- Data records -
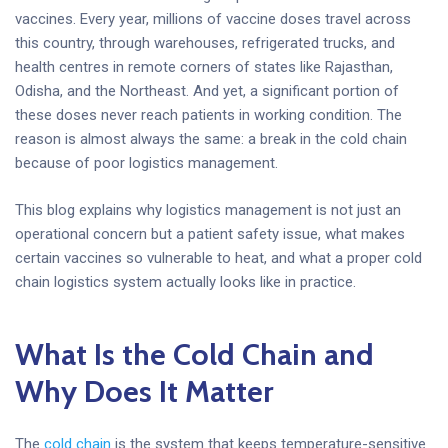
vaccines. Every year, millions of vaccine doses travel across
this country, through warehouses, refrigerated trucks, and
health centres in remote corners of states like Rajasthan,
Odisha, and the Northeast. And yet, a significant portion of
these doses never reach patients in working condition. The
reason is almost always the same: a break in the cold chain
because of poor logistics management.
This blog explains why logistics management is not just an
operational concern but a patient safety issue, what makes
certain vaccines so vulnerable to heat, and what a proper cold
chain logistics system actually looks like in practice.
What Is the Cold Chain and
Why Does It Matter
The
cold chain
is the system that keeps temperature-sensitive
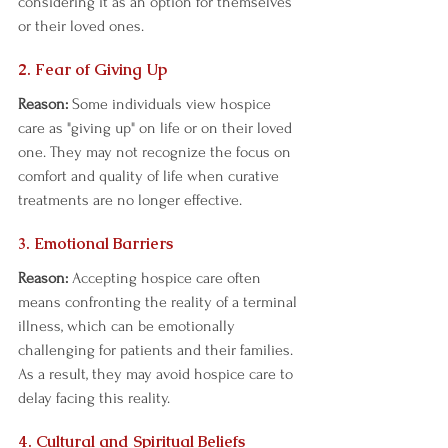
considering it as an option for themselves 
or their loved ones.  
2. Fear of Giving Up  
Reason:
 Some individuals view hospice 
care as "giving up" on life or on their loved 
one. They may not recognize the focus on 
comfort and quality of life when curative 
treatments are no longer effective.  
3. Emotional Barriers 
Reason:
 Accepting hospice care often 
means confronting the reality of a terminal 
illness, which can be emotionally 
challenging for patients and their families. 
As a result, they may avoid hospice care to 
delay facing this reality.  
4. Cultural and Spiritual Beliefs  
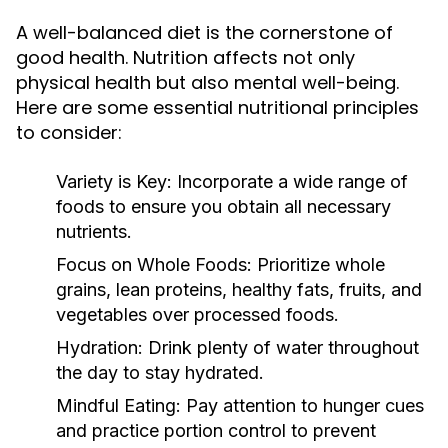
A well-balanced diet is the cornerstone of
good health. Nutrition affects not only
physical health but also mental well-being.
Here are some essential nutritional principles
to consider:
Variety is Key:
Incorporate a wide range of
foods to ensure you obtain all necessary
nutrients.
Focus on Whole Foods:
Prioritize whole
grains, lean proteins, healthy fats, fruits, and
vegetables over processed foods.
Hydration:
Drink plenty of water throughout
the day to stay hydrated.
Mindful Eating:
Pay attention to hunger cues
and practice portion control to prevent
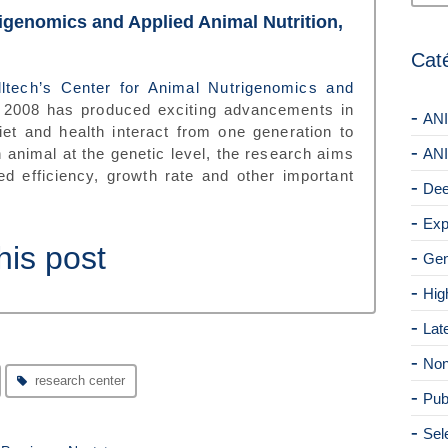
rigenomics and Applied Animal Nutrition,
Cat
lltech’s Center for Animal Nutrigenomics and
 2008 has produced exciting advancements in
ANI
et and health interact from one generation to
n animal at the genetic level, the research aims
ANI
eed efficiency, growth rate and other important
Dee
Exp
his post
Gen
Hig
Lat
Non
research center
Pub
Sel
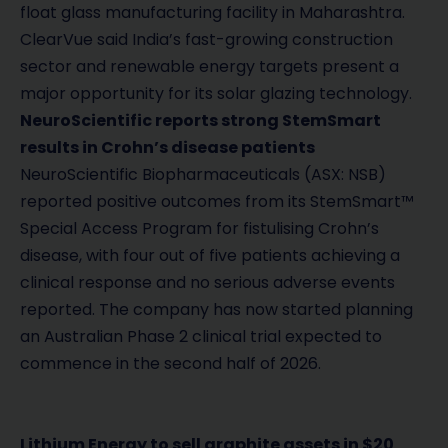
float glass manufacturing facility in Maharashtra.
ClearVue said India’s fast-growing construction
sector and renewable energy targets present a
major opportunity for its solar glazing technology.
NeuroScientific reports strong StemSmart
results in Crohn’s disease patients
NeuroScientific Biopharmaceuticals (ASX: NSB)
reported positive outcomes from its StemSmart™
Special Access Program for fistulising Crohn’s
disease, with four out of five patients achieving a
clinical response and no serious adverse events
reported. The company has now started planning
an Australian Phase 2 clinical trial expected to
commence in the second half of 2026.
Lithium Energy to sell graphite assets in $20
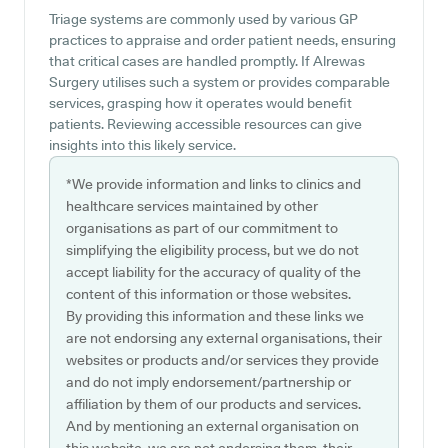
Triage systems are commonly used by various GP
practices to appraise and order patient needs, ensuring
that critical cases are handled promptly. If Alrewas
Surgery utilises such a system or provides comparable
services, grasping how it operates would benefit
patients. Reviewing accessible resources can give
insights into this likely service.
*We provide information and links to clinics and
healthcare services maintained by other
organisations as part of our commitment to
simplifying the eligibility process, but we do not
accept liability for the accuracy of quality of the
content of this information or those websites.
By providing this information and these links we
are not endorsing any external organisations, their
websites or products and/or services they provide
and do not imply endorsement/partnership or
affiliation by them of our products and services.
And by mentioning an external organisation on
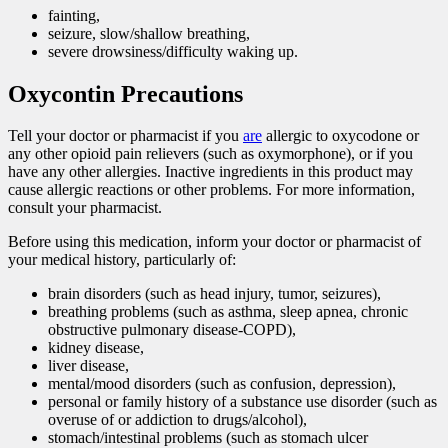
fainting,
seizure, slow/shallow breathing,
severe drowsiness/difficulty waking up.
Oxycontin Precautions
Tell your doctor or pharmacist if you
are
allergic to oxycodone or
any other opioid pain relievers (such as oxymorphone), or if you
have any other allergies. Inactive ingredients in this product may
cause allergic reactions or other problems. For more information,
consult your pharmacist.
Before using this medication, inform your doctor or pharmacist of
your medical history, particularly of:
brain disorders (such as head injury, tumor, seizures),
breathing problems (such as asthma, sleep apnea, chronic
obstructive pulmonary disease-COPD),
kidney disease,
liver disease,
mental/mood disorders (such as confusion, depression),
personal or family history of a substance use disorder (such as
overuse of or addiction to drugs/alcohol),
stomach/intestinal problems (such as stomach ulcer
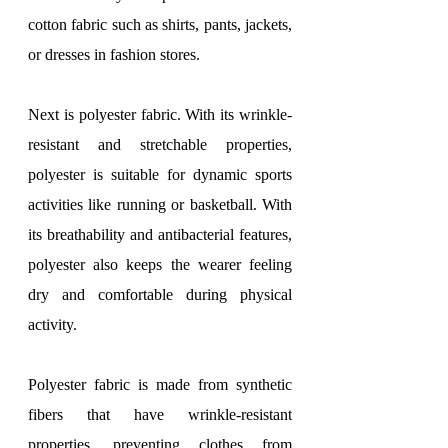
cotton fabric such as shirts, pants, jackets, 
or dresses in fashion stores.
Next is polyester fabric. With its wrinkle-
resistant and stretchable properties, 
polyester is suitable for dynamic sports 
activities like running or basketball. With 
its breathability and antibacterial features, 
polyester also keeps the wearer feeling 
dry and comfortable during physical 
activity.
Polyester fabric is made from synthetic 
fibers that have wrinkle-resistant 
properties, preventing clothes from 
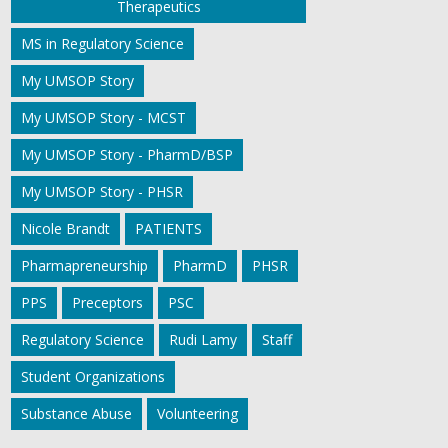
Therapeutics
MS in Regulatory Science
My UMSOP Story
My UMSOP Story - MCST
My UMSOP Story - PharmD/BSP
My UMSOP Story - PHSR
Nicole Brandt
PATIENTS
Pharmapreneurship
PharmD
PHSR
PPS
Preceptors
PSC
Regulatory Science
Rudi Lamy
Staff
Student Organizations
Substance Abuse
Volunteering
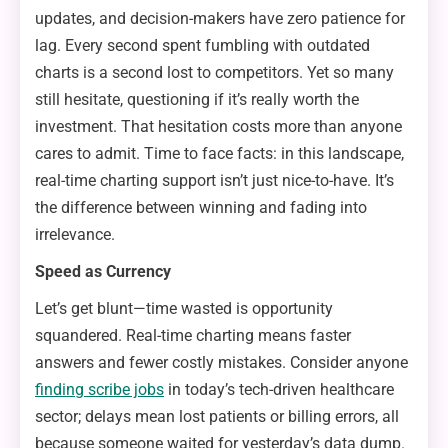
updates, and decision-makers have zero patience for
lag. Every second spent fumbling with outdated
charts is a second lost to competitors. Yet so many
still hesitate, questioning if it’s really worth the
investment. That hesitation costs more than anyone
cares to admit. Time to face facts: in this landscape,
real-time charting support isn’t just nice-to-have. It’s
the difference between winning and fading into
irrelevance.
Speed as Currency
Let’s get blunt—time wasted is opportunity
squandered. Real-time charting means faster
answers and fewer costly mistakes. Consider anyone
finding scribe jobs
in today’s tech-driven healthcare
sector; delays mean lost patients or billing errors, all
because someone waited for yesterday’s data dump.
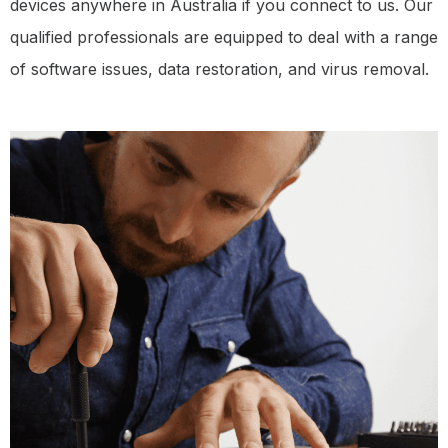
devices anywhere in Australia if you connect to us. Our
qualified professionals are equipped to deal with a range
of software issues, data restoration, and virus removal.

- Exercise brief -
What lines above contain "second"? Copy them out.

- Task solution -
commence in the second half of 2026.
lag. Every second spent fumbling with outdated
charts is a second lost to competitors. Yet so many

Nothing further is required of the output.